Prevent issues from auto-closing with an /lifecycle frozen comment.

If this issue is safe to close now please do so.

Send feedback to Docker Community Slack channels #docker-for-mac or #docker-for-windows. /lifecycle stale

dochne commented 4 years ago

/lifecycle frozen

dchassin commented 4 years ago

Can anyone confirm that this issue is no longer a problem?

LucidTaZ commented 4 years ago

I still see the issue on Docker Desktop 2.4.0.0 (48506)

mishavantol commented 4 years ago

Still happening on 2.4.1.0 (48583). Need to restart docker every morning.

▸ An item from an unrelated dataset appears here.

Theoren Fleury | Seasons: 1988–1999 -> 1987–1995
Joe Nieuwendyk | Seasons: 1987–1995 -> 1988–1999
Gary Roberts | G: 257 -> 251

After sleep all requests are approximately three times slower.

dmytro-demchyna commented 4 years ago

Same on Docker Desktop 2.4.0.0 (48506)

Jaro22 commented 4 years ago

Still seeing it on Docker Desktop 2.4.1.0 (48583)

scottgeary commented 4 years ago

Before:

/sys/devices/system/clocksource/clocksource0 # cat available_clocksource
tsc hpet acpi_pm
/sys/devices/system/clocksource/clocksource0 # cat current_clocksource
tsc

Sleep the Mac for about 1 a minute or so....

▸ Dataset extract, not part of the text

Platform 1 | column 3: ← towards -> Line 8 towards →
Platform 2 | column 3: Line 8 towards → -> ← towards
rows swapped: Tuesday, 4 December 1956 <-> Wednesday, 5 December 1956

/sys/devices/system/clocksource/clocksource0 # dmesg -T | tail -n 15
[Mon Oct  5 09:01:31 2020] device vethaa18b9d entered promiscuous mode
[Mon Oct  5 09:01:31 2020] IPv6: ADDRCONF(NETDEV_UP): vethaa18b9d: link is not ready
[Mon Oct  5 09:01:32 2020] IPVS: ftp: loaded support on port[0] = 21
[Mon Oct  5 09:01:32 2020] eth0: renamed from veth650fbcc
[Mon Oct  5 09:01:32 2020] IPv6: ADDRCONF(NETDEV_CHANGE): vethaa18b9d: link becomes ready
[Mon Oct  5 09:01:32 2020] br-dd52805928be: port 11(vethaa18b9d) entered blocking state
[Mon Oct  5 09:01:32 2020] br-dd52805928be: port 11(vethaa18b9d) entered forwarding state
[Mon Oct  5 09:03:37 2020] clocksource: timekeeping watchdog on CPU1: Marking clocksource 'tsc' as unstable because the skew is too large:
[Mon Oct  5 09:03:37 2020] clocksource:                       'hpet' wd_now: 5f6deca1 wd_last: 5e667328 mask: ffffffff
[Mon Oct  5 09:03:37 2020] clocksource:                       'tsc' cs_now: 14a95742623e8 cs_last: 14a68725c414c mask: ffffffffffffffff
[Mon Oct  5 09:03:37 2020] tsc: Marking TSC unstable due to clocksource watchdog
[Mon Oct  5 09:03:37 2020] TSC found unstable after boot, most likely due to broken BIOS. Use 'tsc=unstable'.
[Mon Oct  5 09:03:37 2020] sched_clock: Marking unstable (656619985969, -12297681)<-(656645215991, -37522988)
[Mon Oct  5 09:03:37 2020] clocksource: Switched to clocksource hpet
[Mon Oct  5 09:03:38 2020] hrtimer: interrupt took 2680800 ns

After:

/sys/devices/system/clocksource/clocksource0 # cat available_clocksource
hpet acpi_pm
/sys/devices/system/clocksource/clocksource0 # cat current_clocksource
hpet

And then terrible performance on anything that uses system clock calls.

Forgot the add:

niksynov commented 3 years ago

Issue still occurs on:

carlos-granados commented 3 years ago

@niksynov are you using Xdebug 3? It should be fixed with that version

edmundcraske-bjss commented 3 years ago

At most it would be worked around in Xdebug 3? As this is more of an issue with Docker Desktop not handling sleep?

carlos-granados commented 3 years ago

Yes, it is worked around by using a different way to get the time, you are right the the issue still persist in Docker

derickr commented 3 years ago

| Yes, it is worked around by using a different way to get the time, you are right the the issue still persist in Docker

That's not really true. Although Xdebug does use a different way of getting the time, that does not solve this issue. Xdebug 3 solves it by not asking for the time if it doesn't need to. In just debug mode there is no reason for knowing the time, so Xdebug doesn't call the broken docker-on-mac systemcall.